[Start of Attachment]

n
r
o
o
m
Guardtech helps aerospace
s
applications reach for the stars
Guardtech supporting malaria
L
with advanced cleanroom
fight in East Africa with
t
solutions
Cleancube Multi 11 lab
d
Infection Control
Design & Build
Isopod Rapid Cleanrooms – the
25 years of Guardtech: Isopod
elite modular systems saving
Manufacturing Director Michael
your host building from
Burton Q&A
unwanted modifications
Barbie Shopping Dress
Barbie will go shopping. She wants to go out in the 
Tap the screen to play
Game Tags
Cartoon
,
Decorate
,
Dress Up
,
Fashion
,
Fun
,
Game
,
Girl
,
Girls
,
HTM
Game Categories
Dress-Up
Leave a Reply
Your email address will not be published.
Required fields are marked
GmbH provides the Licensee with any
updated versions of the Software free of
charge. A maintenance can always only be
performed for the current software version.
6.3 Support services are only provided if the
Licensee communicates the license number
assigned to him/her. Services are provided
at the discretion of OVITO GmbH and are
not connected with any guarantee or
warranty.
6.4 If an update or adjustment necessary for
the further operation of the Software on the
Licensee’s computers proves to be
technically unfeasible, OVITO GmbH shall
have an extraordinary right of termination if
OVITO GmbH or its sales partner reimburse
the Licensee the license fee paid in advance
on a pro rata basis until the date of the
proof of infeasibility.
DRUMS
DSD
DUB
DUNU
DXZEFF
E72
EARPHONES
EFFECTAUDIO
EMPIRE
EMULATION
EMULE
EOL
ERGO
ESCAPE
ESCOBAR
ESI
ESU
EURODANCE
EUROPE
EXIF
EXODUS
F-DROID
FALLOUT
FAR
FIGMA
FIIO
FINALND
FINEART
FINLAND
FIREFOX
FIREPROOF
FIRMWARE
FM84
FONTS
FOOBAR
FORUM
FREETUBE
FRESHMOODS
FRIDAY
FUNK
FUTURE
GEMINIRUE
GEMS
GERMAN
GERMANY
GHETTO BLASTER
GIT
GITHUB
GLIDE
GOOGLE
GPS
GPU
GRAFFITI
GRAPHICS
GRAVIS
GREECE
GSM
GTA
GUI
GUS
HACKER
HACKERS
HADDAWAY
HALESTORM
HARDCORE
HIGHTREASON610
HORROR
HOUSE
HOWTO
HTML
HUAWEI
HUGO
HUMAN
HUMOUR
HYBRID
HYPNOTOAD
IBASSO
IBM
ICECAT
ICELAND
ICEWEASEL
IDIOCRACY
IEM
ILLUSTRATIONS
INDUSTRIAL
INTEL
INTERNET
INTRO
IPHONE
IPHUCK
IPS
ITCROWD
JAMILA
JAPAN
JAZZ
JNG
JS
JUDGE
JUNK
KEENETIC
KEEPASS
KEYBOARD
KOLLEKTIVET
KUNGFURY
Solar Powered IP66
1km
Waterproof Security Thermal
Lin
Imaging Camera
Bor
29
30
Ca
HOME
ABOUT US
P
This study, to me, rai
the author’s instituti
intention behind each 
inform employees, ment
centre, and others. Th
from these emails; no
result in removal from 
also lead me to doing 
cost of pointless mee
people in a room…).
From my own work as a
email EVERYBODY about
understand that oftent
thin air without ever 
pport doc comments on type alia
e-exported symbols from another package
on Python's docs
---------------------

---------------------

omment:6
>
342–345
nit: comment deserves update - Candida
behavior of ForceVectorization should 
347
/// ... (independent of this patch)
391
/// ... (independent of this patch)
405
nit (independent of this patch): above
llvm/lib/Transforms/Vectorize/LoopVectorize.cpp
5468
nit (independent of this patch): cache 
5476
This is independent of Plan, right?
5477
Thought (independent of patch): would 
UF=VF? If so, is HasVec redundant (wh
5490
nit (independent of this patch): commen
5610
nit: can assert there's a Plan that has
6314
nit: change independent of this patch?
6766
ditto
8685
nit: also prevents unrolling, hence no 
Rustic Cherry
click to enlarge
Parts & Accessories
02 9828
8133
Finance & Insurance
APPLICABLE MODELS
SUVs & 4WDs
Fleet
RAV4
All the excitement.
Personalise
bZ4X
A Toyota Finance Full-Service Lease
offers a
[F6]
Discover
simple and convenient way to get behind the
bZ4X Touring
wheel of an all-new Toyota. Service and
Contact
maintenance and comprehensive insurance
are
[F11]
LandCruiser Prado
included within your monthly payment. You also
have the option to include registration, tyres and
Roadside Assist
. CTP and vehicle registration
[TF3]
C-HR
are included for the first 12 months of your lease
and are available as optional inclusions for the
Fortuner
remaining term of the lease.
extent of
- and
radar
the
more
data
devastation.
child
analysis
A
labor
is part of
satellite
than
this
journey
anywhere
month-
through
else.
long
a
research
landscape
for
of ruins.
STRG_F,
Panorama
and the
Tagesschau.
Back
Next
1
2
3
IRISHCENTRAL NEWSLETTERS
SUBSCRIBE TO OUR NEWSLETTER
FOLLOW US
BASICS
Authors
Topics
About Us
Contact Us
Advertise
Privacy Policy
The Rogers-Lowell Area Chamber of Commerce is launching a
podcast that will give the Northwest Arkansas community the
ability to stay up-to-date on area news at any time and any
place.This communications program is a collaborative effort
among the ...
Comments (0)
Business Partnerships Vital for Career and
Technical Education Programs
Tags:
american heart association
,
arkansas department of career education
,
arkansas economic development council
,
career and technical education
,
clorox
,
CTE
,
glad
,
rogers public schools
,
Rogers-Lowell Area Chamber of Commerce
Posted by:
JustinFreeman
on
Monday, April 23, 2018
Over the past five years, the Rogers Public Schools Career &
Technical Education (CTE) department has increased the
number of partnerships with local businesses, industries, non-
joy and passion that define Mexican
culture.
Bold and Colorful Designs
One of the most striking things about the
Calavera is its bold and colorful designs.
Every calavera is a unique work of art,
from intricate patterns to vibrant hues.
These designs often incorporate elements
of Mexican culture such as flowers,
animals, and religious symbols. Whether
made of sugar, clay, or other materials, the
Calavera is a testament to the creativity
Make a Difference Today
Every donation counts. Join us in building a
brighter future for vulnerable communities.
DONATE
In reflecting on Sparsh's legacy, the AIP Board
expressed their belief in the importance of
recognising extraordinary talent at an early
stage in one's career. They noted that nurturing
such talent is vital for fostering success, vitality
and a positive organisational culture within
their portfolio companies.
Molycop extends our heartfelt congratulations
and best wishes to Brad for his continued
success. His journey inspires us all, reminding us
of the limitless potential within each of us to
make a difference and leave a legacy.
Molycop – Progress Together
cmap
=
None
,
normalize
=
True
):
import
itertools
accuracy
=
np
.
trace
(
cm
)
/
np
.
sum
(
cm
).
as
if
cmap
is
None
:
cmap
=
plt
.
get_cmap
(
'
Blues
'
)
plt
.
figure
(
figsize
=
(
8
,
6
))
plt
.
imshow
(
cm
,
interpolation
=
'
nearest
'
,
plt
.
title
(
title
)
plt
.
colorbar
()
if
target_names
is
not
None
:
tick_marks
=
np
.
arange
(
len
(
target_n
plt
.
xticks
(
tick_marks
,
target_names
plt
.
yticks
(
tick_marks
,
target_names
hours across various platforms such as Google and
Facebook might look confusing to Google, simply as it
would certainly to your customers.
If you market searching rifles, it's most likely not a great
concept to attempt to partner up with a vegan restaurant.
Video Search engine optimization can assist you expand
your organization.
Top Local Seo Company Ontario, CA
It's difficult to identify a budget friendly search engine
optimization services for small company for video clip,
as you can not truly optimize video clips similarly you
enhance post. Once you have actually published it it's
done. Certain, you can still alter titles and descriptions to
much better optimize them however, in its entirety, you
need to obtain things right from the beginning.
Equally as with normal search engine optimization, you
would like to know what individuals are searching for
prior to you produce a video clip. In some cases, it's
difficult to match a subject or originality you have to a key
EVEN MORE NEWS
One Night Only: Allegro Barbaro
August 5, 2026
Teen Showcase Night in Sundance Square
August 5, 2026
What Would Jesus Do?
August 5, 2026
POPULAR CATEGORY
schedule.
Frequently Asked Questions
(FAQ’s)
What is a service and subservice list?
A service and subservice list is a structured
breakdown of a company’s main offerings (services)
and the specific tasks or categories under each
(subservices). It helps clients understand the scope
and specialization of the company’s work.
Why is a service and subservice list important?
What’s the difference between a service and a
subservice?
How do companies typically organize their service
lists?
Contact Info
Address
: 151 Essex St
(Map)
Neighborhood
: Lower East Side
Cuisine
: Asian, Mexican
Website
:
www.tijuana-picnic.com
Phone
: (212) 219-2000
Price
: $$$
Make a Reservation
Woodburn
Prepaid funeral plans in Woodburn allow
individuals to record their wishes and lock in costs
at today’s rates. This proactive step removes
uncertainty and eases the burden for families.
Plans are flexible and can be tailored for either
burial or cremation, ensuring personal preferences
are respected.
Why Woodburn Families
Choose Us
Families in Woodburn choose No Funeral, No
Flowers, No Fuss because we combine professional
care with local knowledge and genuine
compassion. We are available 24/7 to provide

[End of Attachment]

WHAT IS NEEDED = Format the lines of the material above as a numbered list, beginning at its first line and stopping after the line that contains "Isopod Rapid Cleanrooms – the". Leave out any blank lines.

ANSWER AREA =
1. n
2. r
3. o
4. o
5. m
6. Guardtech helps aerospace
7. s
8. applications reach for the stars
9. Guardtech supporting malaria
10. L
11. with advanced cleanroom
12. fight in East Africa with
13. t
14. solutions
15. Cleancube Multi 11 lab
16. d
17. Infection Control
18. Design & Build
19. Isopod Rapid Cleanrooms – the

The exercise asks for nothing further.